**EXERCISE DETAILS:** Pictures are not part of the copy; repeat everything else in the records exactly.

(Beginning of RECORDED DATA)

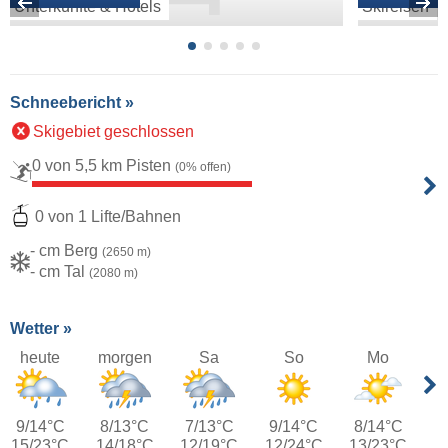
Unterkünfte & Hotels
Skireisen
Schneebericht »
Skigebiet geschlossen
0 von 5,5 km Pisten
(0% offen)
0 von 1 Lifte/Bahnen
- cm Berg
(2650 m)
- cm Tal
(2080 m)
Wetter »
heute
morgen
Sa
So
Mo
9/14°C
8/13°C
7/13°C
9/14°C
8/14°C
15/23°C
14/18°C
12/19°C
12/24°C
13/23°C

(End of RECORDED DATA)

**OUTPUT OF THE TASK:**
Unterkünfte & Hotels
Skireisen
Schneebericht »
Skigebiet geschlossen
0 von 5,5 km Pisten
(0% offen)
0 von 1 Lifte/Bahnen
- cm Berg
(2650 m)
- cm Tal
(2080 m)
Wetter »
heute
morgen
Sa
So
Mo
9/14°C
8/13°C
7/13°C
9/14°C
8/14°C
15/23°C
14/18°C
12/19°C
12/24°C
13/23°C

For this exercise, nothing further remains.